Raise Your Hand If You Can See Four Dimensional Space


Liars! Every last one of you. Put your hands down. You can’t see 4D space. I can’t even see 4D space and I wear glasses to improve my 20/20 vision. But four dimensional space does exist (I checked, it’s on Wikipedia), it’s just very hard to wrap the noggin around because we don’t inhabit a traditionally four dimensional world. That’s where avant garde learning mobile app The Fourth Dimension comes in.

The app is ostensibly an interactive book that takes you through an understanding of dimension (start with the first) before working up to comprehending what four dimensional objects look like. For the folks at home, learning about complex mathematical concepts can be a challenge because mathematicians delight in shrouding their secrets in veils of monstrous terminology. Even the Wikipedia page on the fourth dimension feels like a fist to the frontal lobe. The Fourth Dimension gets colloquial to explain away the confusion.
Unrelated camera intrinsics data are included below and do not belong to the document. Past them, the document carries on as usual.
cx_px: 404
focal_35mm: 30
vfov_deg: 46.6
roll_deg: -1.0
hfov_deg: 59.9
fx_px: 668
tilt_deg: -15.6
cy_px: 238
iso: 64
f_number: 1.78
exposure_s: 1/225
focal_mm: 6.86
Here’s my stab at it. We see three dimensional object everywhere. The device you’re reading this on is 3D, your hands are 3D, your pet chihuahua Sebastian is 3D, as is that Santa Claus who scared you at the mall when you were eight. All 3D. Touch them, smell them, taste them (not Santa). They exhibit the properties of objects in a three dimensional realm. Now look back at your computer screen. On it there are plenty of things that look 3D. Icons, pictures, that image of a cube. Touch them, smell them, taste them. They are very definitely not three dimensional objects. What you see is the projected silhouette of the object. Or a cleverly crafted illusion that tricks the mind into seeing three dimensions. In the same way we can see a cube on a piece of paper and recognize it as a three dimensional object, we can see projections of four dimensional objects and do the same.

With The Fourth Dimension you manipulate a 4D tesseract (the 4D analog to a cube) and can see how it creates a 3D projection. You alternate back and forth between manipulating the third and fourth dimensional versions of the tesseract, and eventually you will assume you have learned something.
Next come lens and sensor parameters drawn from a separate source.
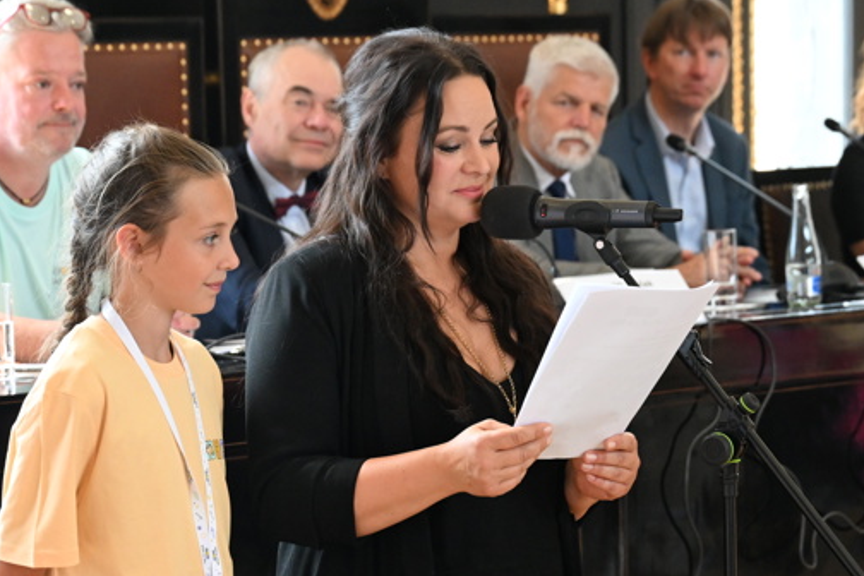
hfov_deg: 15.0
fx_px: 3288
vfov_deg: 10.0
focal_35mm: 137
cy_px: 343
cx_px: 420
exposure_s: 1/250
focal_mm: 67
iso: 3200
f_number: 4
If you’re particularly keen on vector math, creator Drew Olbrich explains the math behind creating a 4D controller (so you can, you know, use the app).

It’s a cool app that will help teach you something (no promises though). And for $2.99 that’s pretty cheap. Sure, after 15 minutes of play and one math-induced headache you might have spent your concentration on the app. Ultimately it seems worth it, if not just because I don’t think there exists another app that performs in a similar way. Math and Science literacy is all about communication. The Fourth Dimension handles that well.